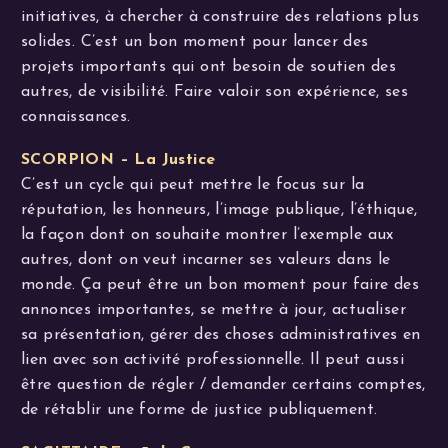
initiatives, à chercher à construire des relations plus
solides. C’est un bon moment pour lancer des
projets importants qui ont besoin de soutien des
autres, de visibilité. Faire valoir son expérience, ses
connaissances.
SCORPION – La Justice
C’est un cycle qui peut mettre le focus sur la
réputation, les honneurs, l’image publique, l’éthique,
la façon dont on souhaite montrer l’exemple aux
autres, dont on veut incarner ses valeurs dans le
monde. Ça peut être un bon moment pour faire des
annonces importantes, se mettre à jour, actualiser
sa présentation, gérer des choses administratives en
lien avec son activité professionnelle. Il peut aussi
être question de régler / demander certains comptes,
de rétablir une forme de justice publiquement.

* * *

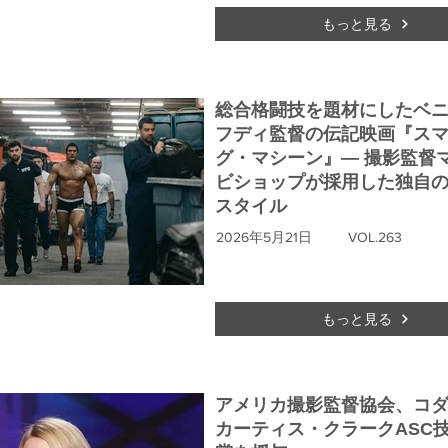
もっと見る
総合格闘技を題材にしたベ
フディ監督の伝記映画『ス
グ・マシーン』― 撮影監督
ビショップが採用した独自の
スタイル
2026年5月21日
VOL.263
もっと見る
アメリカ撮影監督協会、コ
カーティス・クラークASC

--

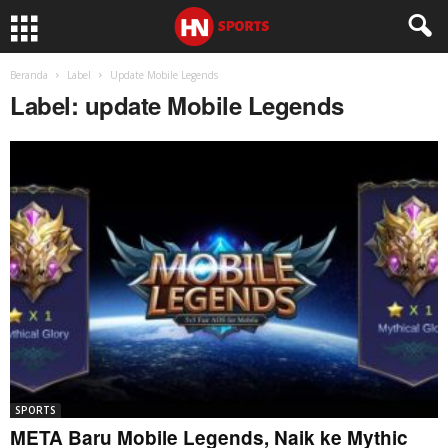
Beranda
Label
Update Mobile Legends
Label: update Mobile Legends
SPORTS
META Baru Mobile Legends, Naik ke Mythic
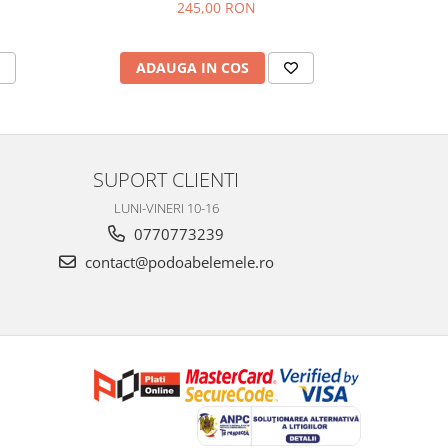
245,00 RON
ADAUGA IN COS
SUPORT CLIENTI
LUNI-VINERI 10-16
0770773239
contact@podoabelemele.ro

Problem to work on — Pull out the lines of the entries running from the one containing "initiatives, à chercher" through the one containing "annonces importantes, se", copied word for word.

Exercise solution —
initiatives, à chercher à construire des relations plus
solides. C’est un bon moment pour lancer des
projets importants qui ont besoin de soutien des
autres, de visibilité. Faire valoir son expérience, ses
connaissances.
SCORPION – La Justice
C’est un cycle qui peut mettre le focus sur la
réputation, les honneurs, l’image publique, l’éthique,
la façon dont on souhaite montrer l’exemple aux
autres, dont on veut incarner ses valeurs dans le
monde. Ça peut être un bon moment pour faire des
annonces importantes, se mettre à jour, actualiser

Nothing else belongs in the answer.